Just in case he wasn’t clear, Trump followed up yesterday on CNN. “She is a woman,” he told New Day co-host Chris Cuomo. “She is playing the woman card left and right. She didn’t play it last time with Obama. But she’s playing it much harder this time and she will be called on it. If she were a man and she was the way she is, she would get virtually no votes.”
Just as Barack Obama doesn’t have the magical “race card” he was accused of somehow using to his advantage in a country that once considered him three-fifths of a person, Hillary doesn’t have a “woman card.” No one does. After spending 31 years walking around this planet in a woman’s body (and double-checking my wallet just in case), I can assure Trump that there is no such thing.
Maybe Trump was trying to downplay Clinton’s success on Tuesday night, which was clear and strong. Maybe, realizing his more hateful antics frequently pay off with votes, he was intentionally stoking the gender war. Or maybe he was simply confusing this mythical card with the woman badge — which is very, very real.
Unlike the woman card, the woman badge can’t be hidden away and pulled out when convenient. It is always present, worn front and center, the first thing people notice when you walk into a room, blinking with neon text like a bad boardwalk souvenir.

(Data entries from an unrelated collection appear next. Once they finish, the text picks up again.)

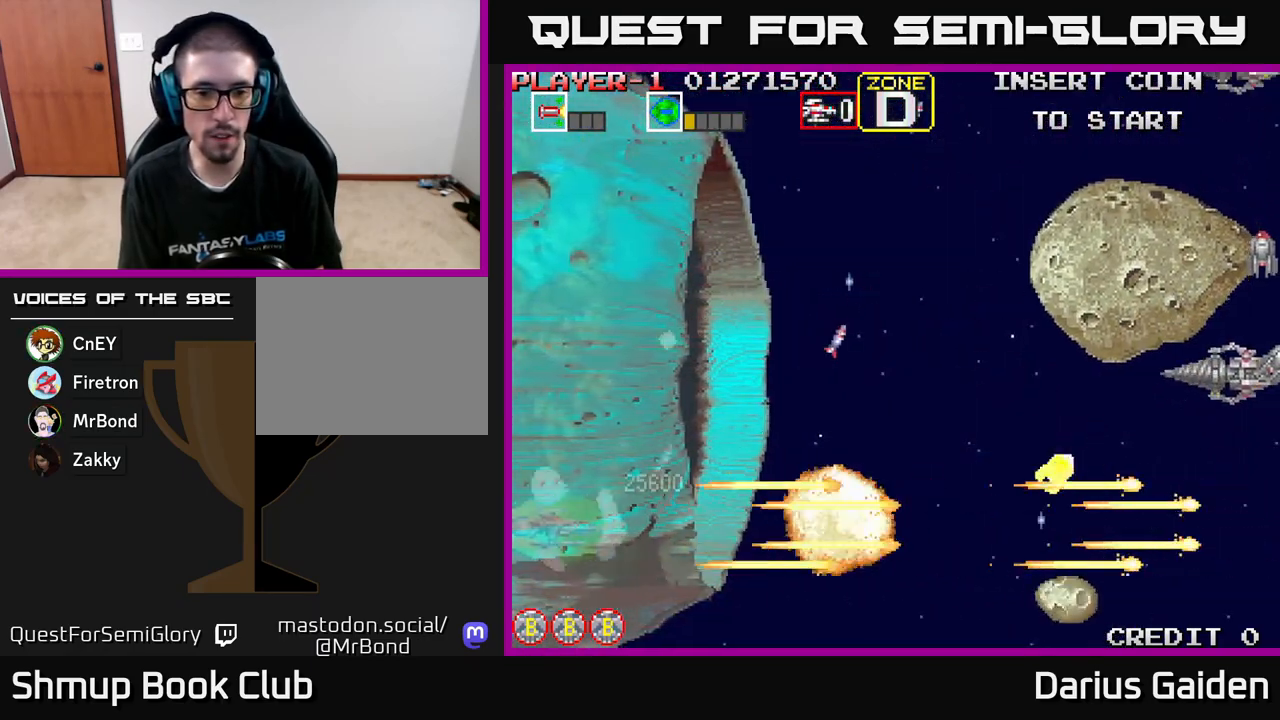
{"buttons": ["R2", "DPAD_UP"], "left_stick": "center", "events": [[117, "DPAD_RIGHT", "down"], [383, "DPAD_UP", "down"], [450, "DPAD_RIGHT", "up"]]}
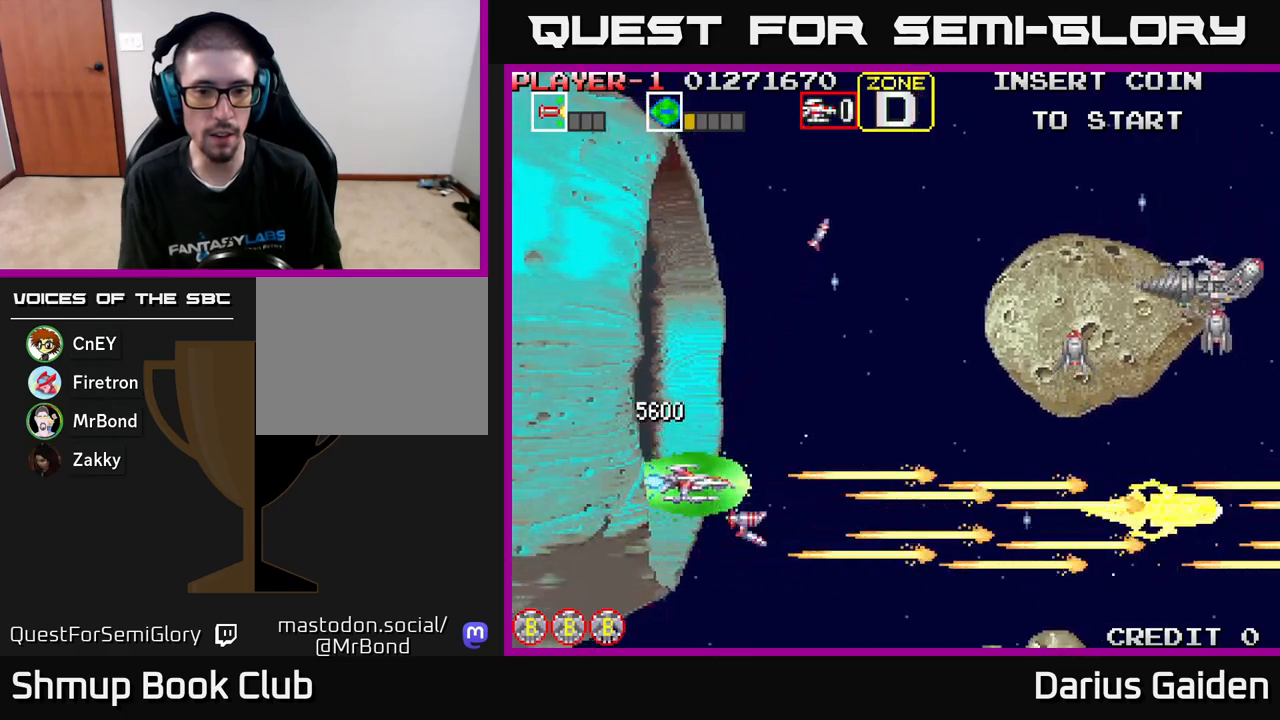
{"buttons": ["R2", "DPAD_DOWN"], "left_stick": "center", "events": [[50, "DPAD_RIGHT", "down"], [333, "DPAD_UP", "up"], [383, "DPAD_RIGHT", "up"], [400, "DPAD_DOWN", "down"]]}
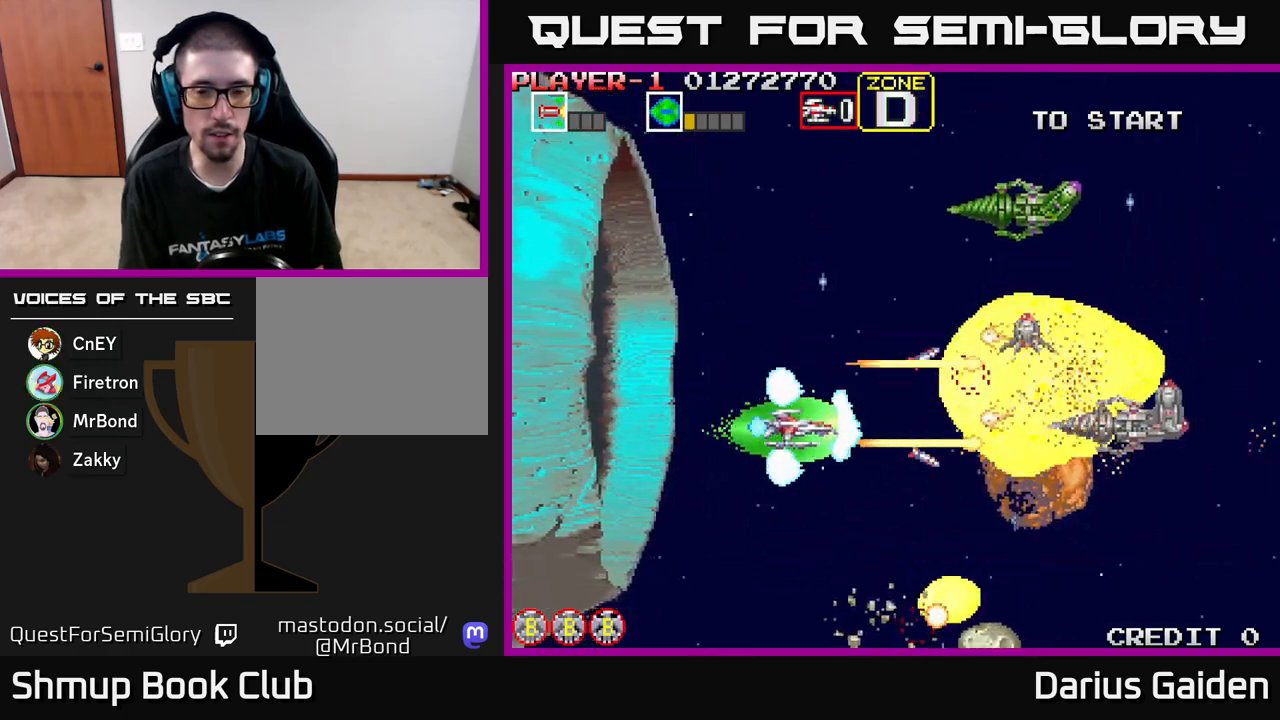
{"buttons": ["R2", "DPAD_UP", "DPAD_LEFT"], "left_stick": "center", "events": [[33, "DPAD_LEFT", "down"], [283, "DPAD_DOWN", "up"], [333, "DPAD_UP", "down"]]}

The messages change. Sometimes the badge says, “Feel free to pay me less — everyone else is doing it.” Other times it reads, “Go ahead, legislate my uterus!” Some say, “If you sexually harass me as I fight for my country, you’ll probably get away with it.” Last weekend, mine read: “I know it looks like I’m walking my dog in sweatpants, but what I really want is for your drunk ass to follow me down Snyder asking if I’ve ever been with a real man. You’re correct in thinking that I’ll probably be polite about it, because even though I’m embarrassed to say so, I’m a little afraid of you.”

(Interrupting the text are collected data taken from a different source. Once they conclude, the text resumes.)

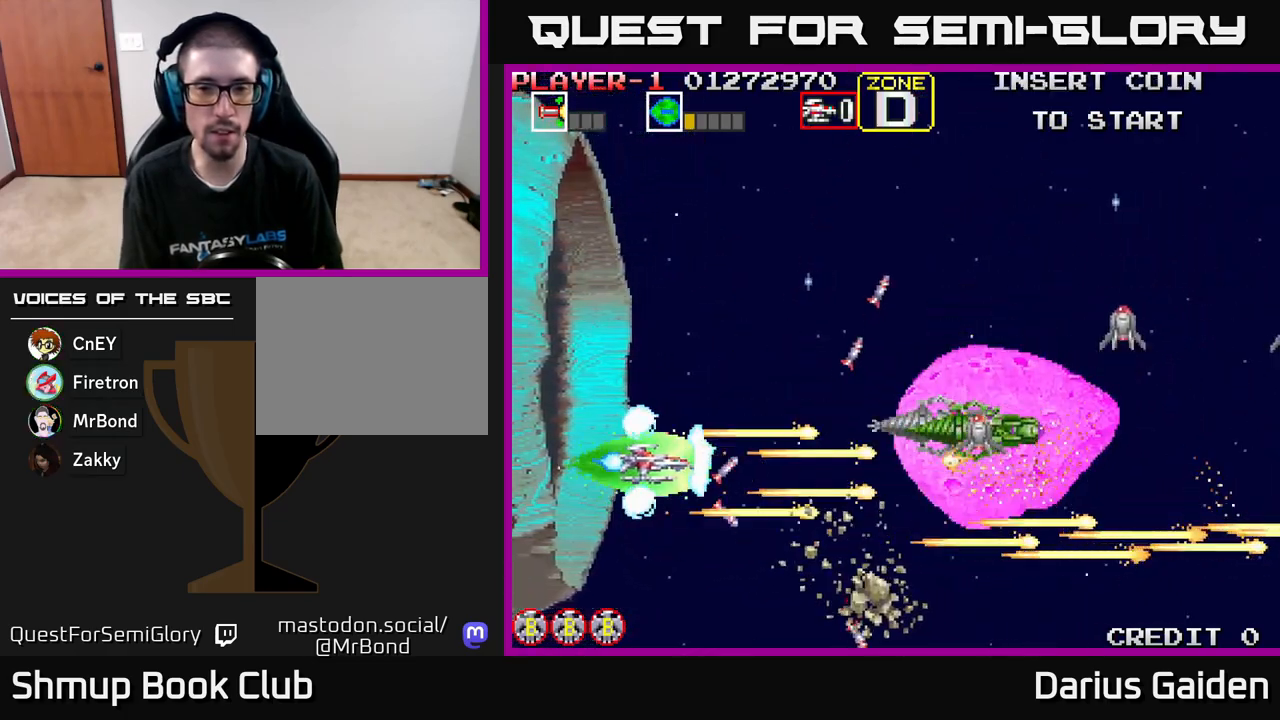
{"buttons": ["R2", "DPAD_DOWN", "DPAD_LEFT"], "left_stick": "center", "events": [[33, "DPAD_LEFT", "up"], [133, "DPAD_LEFT", "down"], [150, "DPAD_UP", "up"], [217, "DPAD_DOWN", "down"], [300, "DPAD_LEFT", "up"], [350, "DPAD_DOWN", "up"], [350, "DPAD_LEFT", "down"], [500, "DPAD_DOWN", "down"]]}
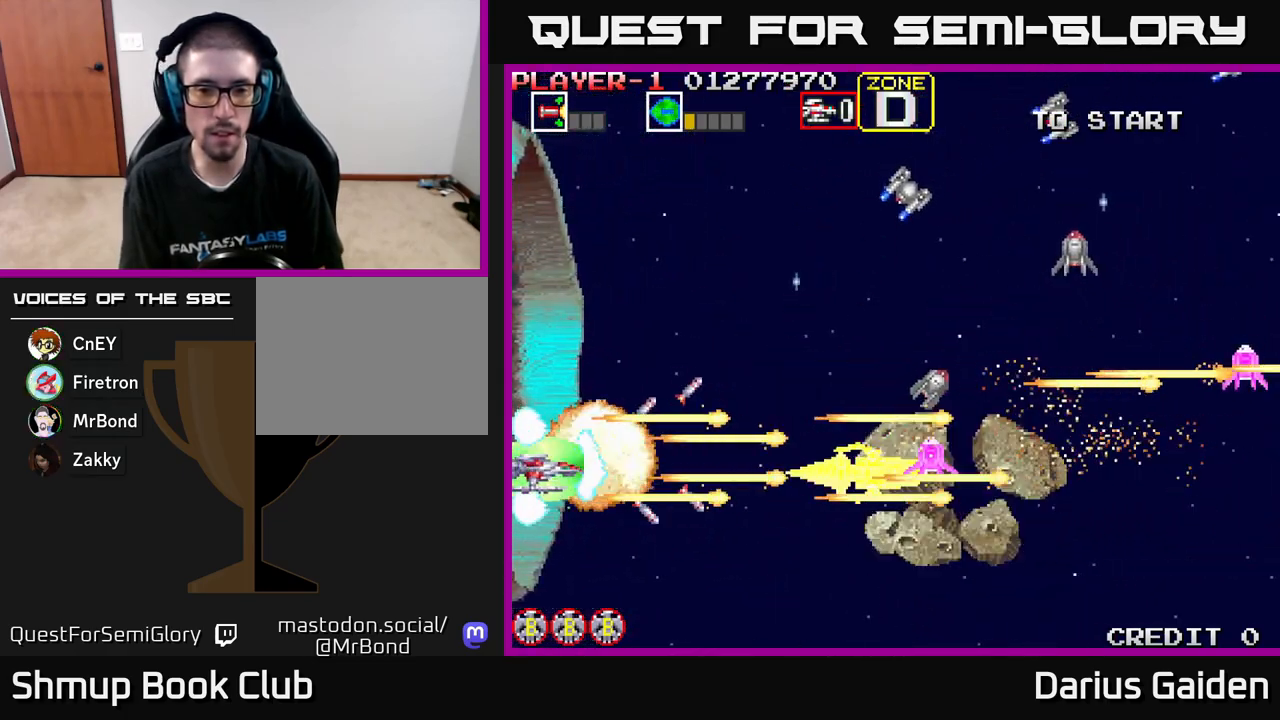
{"buttons": ["R2", "DPAD_UP"], "left_stick": "center", "events": [[17, "DPAD_LEFT", "up"], [117, "DPAD_DOWN", "up"], [133, "DPAD_UP", "down"]]}
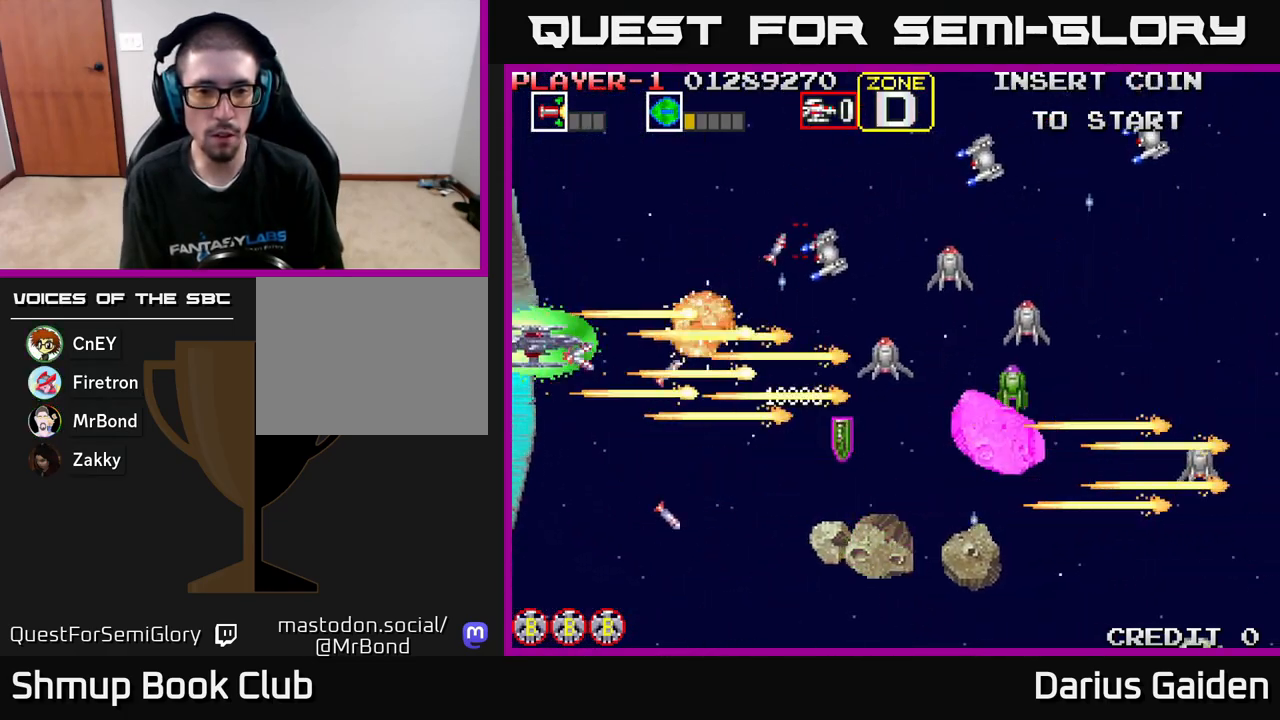
{"buttons": ["R2", "DPAD_DOWN"], "left_stick": "center", "events": [[283, "DPAD_UP", "up"], [317, "DPAD_RIGHT", "down"], [333, "DPAD_DOWN", "down"], [333, "DPAD_RIGHT", "up"]]}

She’s a woman in the public eye who has things to say, so I can only imagine how heavy Hillary’s woman badge is today. She’s a total pro at this point, but I imagine it burns a little as Trump undermines her accomplishments at every turn. I can’t help but think she feels it when factions of her own party continue to attack her as the race winds down. Looking back, I wonder if she was aware of it in 2008 when party leaders called her to step aside, smile pretty and put up a united front for Obama. It is, admittedly, hard to imagine a man doing the same, to hear these words in Bernie Sanders’ voice: “Now, when I started this race, I intended to win back the White House and make sure we have a president who puts our country back on the path to peace, prosperity and progress. And that’s exactly what we’re going to do, by ensuring that Barack Obama walks through the doors of the Oval Office on January 20, 2009.”
Clinton isn’t the perfect candidate. Far from it. #ImWithHer, yes, but that’s because the alternative is handing the White House keys to a radioactive plantar wart. What I can’t deny is that her mere existence in this race, in a country where women couldn’t vote 100 years ago and some still struggled to do so as late as the 1960s, is inspiring. Hillary Clinton didn’t get this far because she’s a woman — she got this far in spite of being a woman every single day.
You know what that calls for? A goddamn real-life woman card, superhero style, for little girls to trade on the playground. Maybe Hillary can pose in front of the new drapes she ordered for the Oval Office on Tuesday night. Beyonce can come, too.